There has long been a bit of a rift between BrightSource Energy, co-owner of PSH with Abengoa Solar, and some PV firms. At a September 2011 scoping meeting for the proposed First Solar Stateline PV project in the Ivanpah Valley, First Solar's project lead Mike Argentine sought to reassure members of the public that First Solar was receptive to their concerns, and the phrase he chose to convey that message was "We're not BrightSource." ReWire wonders how PSH's apparent pointing a finger at projects like the Desert Sunlight project First Solar is building a few miles away from Palen will go over.

In any event, there's one thing PSH says in its reply brief that it can't do in order to reduce wildlife mortalities: shut it down when unusual concentrations of birds pass by. Such a temporary shutdown, called "curtailment," was suggested and mainly dismissed by CEC staff during previous hearings.

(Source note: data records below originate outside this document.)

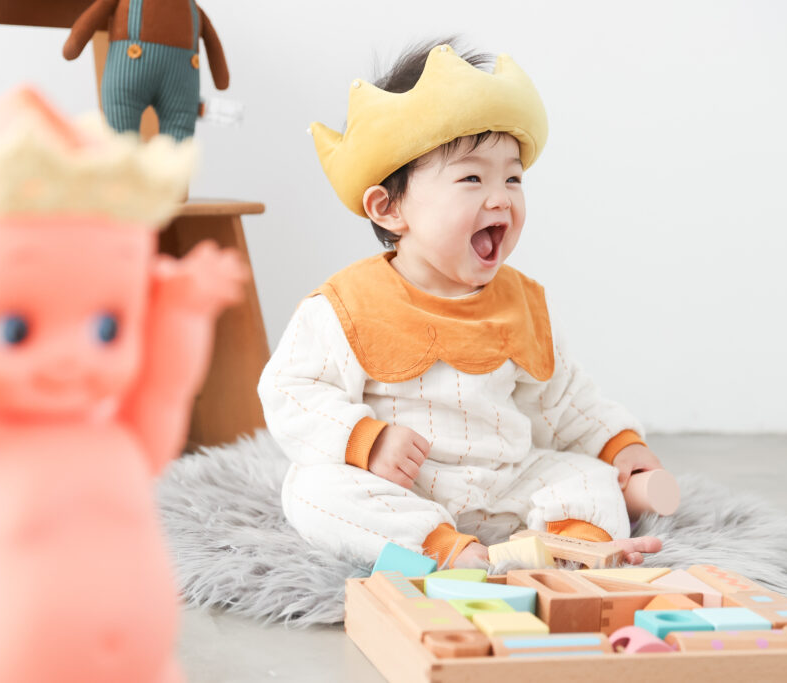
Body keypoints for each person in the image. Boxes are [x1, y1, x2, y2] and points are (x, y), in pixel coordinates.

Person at [258, 40, 664, 570]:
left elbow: (565, 400)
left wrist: (621, 446)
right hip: (404, 489)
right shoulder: (345, 306)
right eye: (472, 178)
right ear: (390, 207)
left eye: (512, 178)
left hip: (506, 483)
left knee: (585, 477)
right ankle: (440, 549)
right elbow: (291, 393)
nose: (500, 198)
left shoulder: (522, 302)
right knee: (311, 491)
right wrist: (365, 441)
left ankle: (574, 546)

On the face of it, curtailment is a likely approach to pulse migrations of larger species coming through the area. Waves of turkey vultures have been seen coming through the Chuckwalla Valley, for instance, with hundreds, sometimes thousands of birds at a time passing the Palen site.

But PSH says, in rebuttal to hearing testimony by Basin and Range Watch's Kevin Emmerich, that shutting down the plant would endanger the company's financial health:

[A]ny form of curtailment requirement would render the PSEGS unfinanceable (and likely put PSEGS into default under its existing power purchase agreements). Such an approach is simply not necessary and would involve speculation in violation of CEQA principles.

Once the plant starts up, in other words, it will keep going, and going, and going.

For the record: A previous version of this article misstated the size of turkey vulture sightings in the Chuckwalla Valley. The error stemmed from a misreading of my notes. I've made a correction and linked to a source of more information.